Федя пас корову вдоль дороги, но трава здесь была пыльная, и Красавка пошла в глубь леса. Федя все ее заворачивал, все прислушивался. То береза затрепещется, охваченная ветром, а сердце — вон из груди, то птица завозится в гнезде.
Сойка пролетела, крикнула. Синяя редкая птица. Да не больно добрая.
Станет Федя за дерево и выглядывает: не ползут ли к нему бандюги. А тут Красавка размычалась вдруг. На весь лес. По коровам затосковала. Федя перегнал ее на другое место. Чтоб по голосу не нашли. А она опять мычать. Так голодную и погнал домой.
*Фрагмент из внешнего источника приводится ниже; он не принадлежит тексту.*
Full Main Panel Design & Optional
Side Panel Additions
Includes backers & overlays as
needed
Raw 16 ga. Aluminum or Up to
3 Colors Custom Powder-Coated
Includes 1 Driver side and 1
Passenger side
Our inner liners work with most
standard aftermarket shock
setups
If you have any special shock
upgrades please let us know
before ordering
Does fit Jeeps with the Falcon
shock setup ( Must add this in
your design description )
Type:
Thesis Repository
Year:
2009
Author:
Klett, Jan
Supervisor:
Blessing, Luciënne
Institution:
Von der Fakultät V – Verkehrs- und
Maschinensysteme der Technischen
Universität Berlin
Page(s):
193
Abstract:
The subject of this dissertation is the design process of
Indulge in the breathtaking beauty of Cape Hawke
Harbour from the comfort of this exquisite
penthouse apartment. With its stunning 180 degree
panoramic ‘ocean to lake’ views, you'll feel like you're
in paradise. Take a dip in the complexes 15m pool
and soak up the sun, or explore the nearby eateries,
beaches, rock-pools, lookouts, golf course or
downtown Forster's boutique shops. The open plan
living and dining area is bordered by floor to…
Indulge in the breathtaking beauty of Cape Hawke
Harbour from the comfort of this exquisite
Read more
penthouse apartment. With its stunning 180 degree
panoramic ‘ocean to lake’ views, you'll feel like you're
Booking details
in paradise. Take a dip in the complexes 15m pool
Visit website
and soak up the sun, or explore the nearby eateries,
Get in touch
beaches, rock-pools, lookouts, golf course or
Сидели, не зажигая света, заперев двери на рогачи, положив на видное место оба топора.
Федя примеривался к кочерге. Тяжелая. По башке
— Ты, Евгения, в большой комнате сегодня подежурь, а я — в ребячьей. Полезут в окна, руби по башке, бог простит — детей спасаем.
Сидели за полночь. В одежде.
Возле пруда гремели лихие песни, жгли костер. Из-за деревьев огонь мерцал, рыжие отсветы охватывали черные дубы, летели искры.
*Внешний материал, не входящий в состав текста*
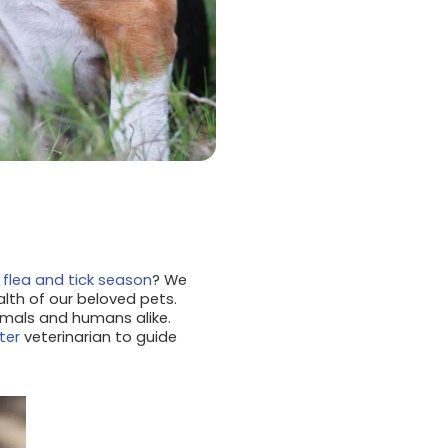
k
flea and tick season
? We
th of our beloved pets.
nimals and humans alike.
ter
veterinarian to guide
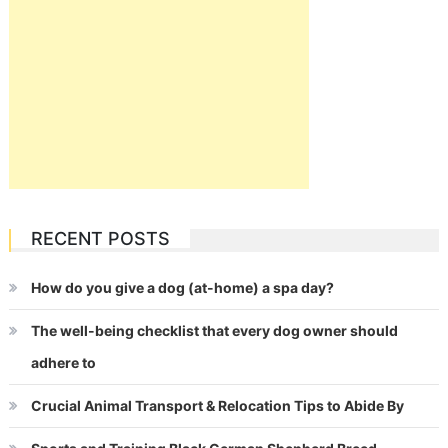
RECENT POSTS
How do you give a dog (at-home) a spa day?
The well-being checklist that every dog owner should
adhere to
Crucial Animal Transport & Relocation Tips to Abide By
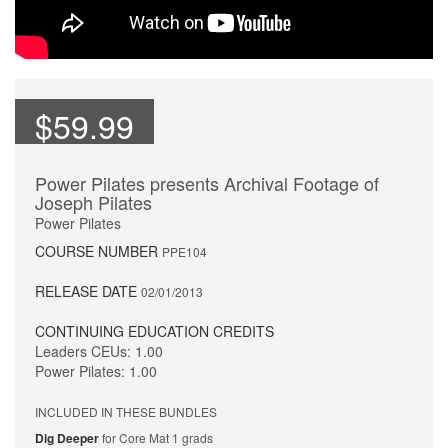
$59.99
Power Pilates presents Archival Footage of
Joseph Pilates
Power Pilates
COURSE NUMBER
PPE104
RELEASE DATE
02/01/2013
CONTINUING EDUCATION CREDITS
Leaders CEUs: 1.00
Power Pilates: 1.00
INCLUDED IN THESE BUNDLES
Dig Deeper
for Core Mat 1 grads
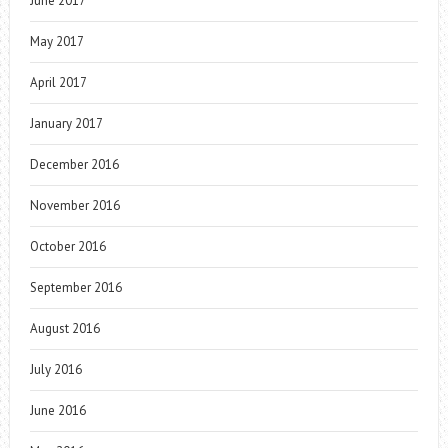
June 2017
May 2017
April 2017
January 2017
December 2016
November 2016
October 2016
September 2016
August 2016
July 2016
June 2016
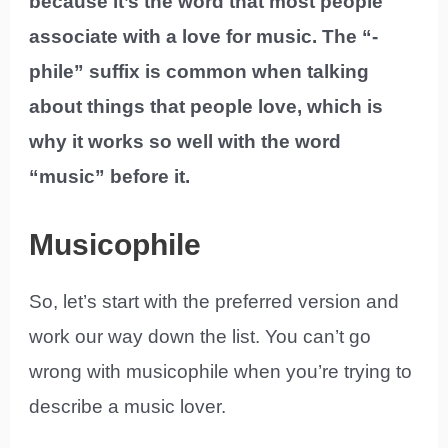
because it’s the word that most people
associate with a love for music. The “-
phile” suffix is common when talking
about things that people love, which is
why it works so well with the word
“music” before it.
Musicophile
So, let’s start with the preferred version and
work our way down the list. You can’t go
wrong with musicophile when you’re trying to
describe a music lover.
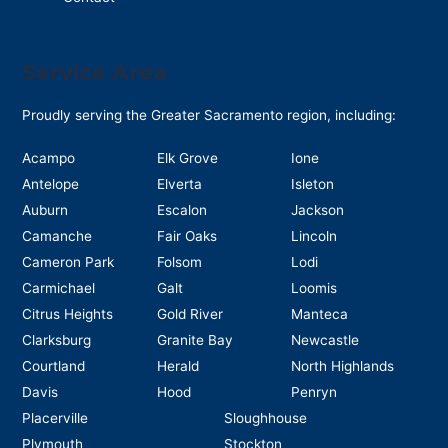
Service Area
Proudly serving the Greater Sacramento region, including:
Acampo
Elk Grove
Ione
Antelope
Elverta
Isleton
Auburn
Escalon
Jackson
Camanche
Fair Oaks
Lincoln
Cameron Park
Folsom
Lodi
Carmichael
Galt
Loomis
Citrus Heights
Gold River
Manteca
Clarksburg
Granite Bay
Newcastle
Courtland
Herald
North Highlands
Davis
Hood
Penryn
Placerville
Sloughhouse
Plymouth
Stockton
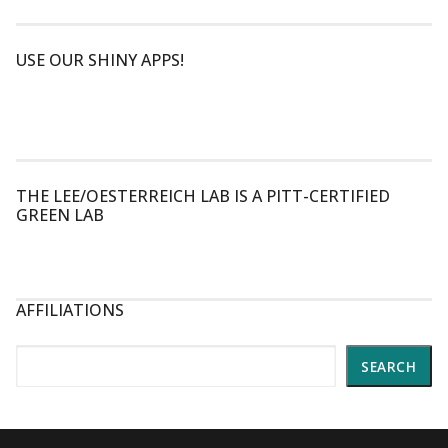
USE OUR SHINY APPS!
THE LEE/OESTERREICH LAB IS A PITT-CERTIFIED
GREEN LAB
AFFILIATIONS
Search
SEARCH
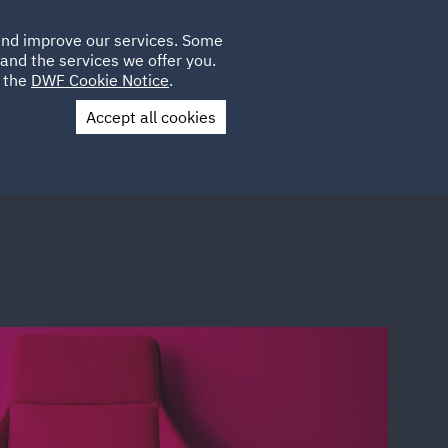
Poland
CLIENT
 and improve our services. Some
LOCATIONS
CAREERS
GL
LOGIN
UK
and the services we offer you.
e the
DWF Cookie Notice
.
Accept all cookies
Contact Us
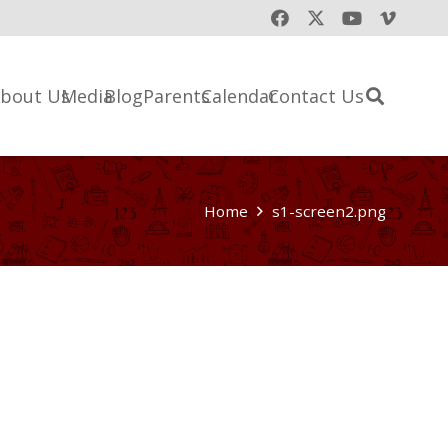
bout Us
Media
Blog
Parents
Calendar
Contact Us
Home
s1-screen2.png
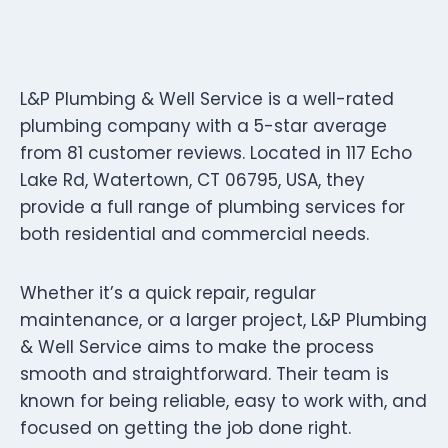
L&P Plumbing & Well Service is a well-rated
plumbing company with a 5-star average
from 81 customer reviews. Located in 117 Echo
Lake Rd, Watertown, CT 06795, USA, they
provide a full range of plumbing services for
both residential and commercial needs.
Whether it’s a quick repair, regular
maintenance, or a larger project, L&P Plumbing
& Well Service aims to make the process
smooth and straightforward. Their team is
known for being reliable, easy to work with, and
focused on getting the job done right.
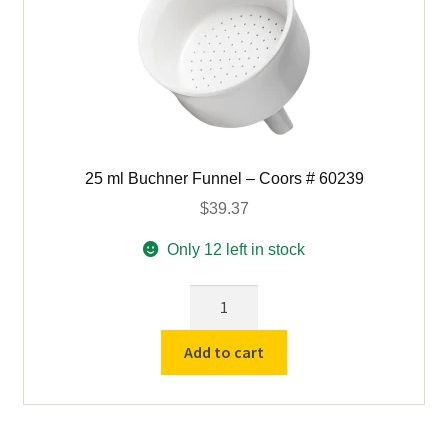
25 ml Buchner Funnel – Coors # 60239
$
39.37
Only 12 left in stock
25
ml
Buchner
Add to cart
Funnel
-
Coors
#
— Ложитесь, ребята, на мою постель! Будь что будет! — уговорила мама Федю и Феликса.
Приснилось Феде: пастух кнутом щелкает. Открыл глаза:
— Выгонять пора?
— Тише, — сказала мама. — Стреляют.
Федя встал. Подошел к окошку. Уже светло было — июнь ночей не признает. Пруд утонул в тумане. И в этом тумане, покачиваясь, доставая вершин дубов, тяжело шевелились тени великанов.
А потом Федя увидал человека. Он выбежал на лужайку, оглянулся. Странная великанская тень потянулась за ним рукой. Сверкнуло. Хлопнуло. Человек закрутился, словно он был игрушечный, словно он был волчок, схватился руками за лицо и упал на бок. Точь-в-точь как волчок.
Мама оттащила Федю от окна.
— Это Васька был, — сказал Федя. — Я узнал.
Детей на улицу мама не выпустила в тот день, сама на работу не пошла. Приезжали машины, толпились люди, в свисток милицейский свистнули.
— Между собой бандюги разодрались, — сказала бабка Вера. — И Васька убил, и Ваську убили.
— Я знаю, они его за что! — сказал Федя.
— Тсс-с! — бабка Вера кинулась к двери, выглянула. — Тсс-с! В свидетели попадешь. А эти потом — отомстят.
— Васька Настену любил, — упрямо досказал Федя. — Он хотел быть с ней, а с ними не хотел.
Федя лежит рядом с пастухом. Пастух за приплату согласился пасти норовистую корову, но чтоб три дня с ним был для помощи мальчонка.
Над пастухами большое белое облако — старик с косматыми бровями, борода в колечках.
Облако прошил, прогудел самолет.
— Эх, жизнь! — говорит пастух. — Самолет — жуткое, можно сказать, совершенство, а уже — не диво. А то же облако, хоть и знаешь, что оно есть пар и ничто больше, — диво.
Пастух немножко похож на Иннокентия.
— Летчиком небось хочешь стать?
— Нет. Вот если бы найти такого паука, чтоб сплел паутину, как этот луг, на такой паутине я бы с удовольствием полетел.
Пастух с сомнением глядит на мальчика: не смеется ли над стариком?
— Вот что, голуба, — говорит старик, — корова твоя присмирела. Вчерась я поучил ее кнутиком. Смирилась. Ступай себе.
— Спасибо, — говорит Федя.
Он поднимается с земли, идет через луг к дороге. Оглядывается, ждет — не позовет ли старик назад. И только тогда пускается бегом.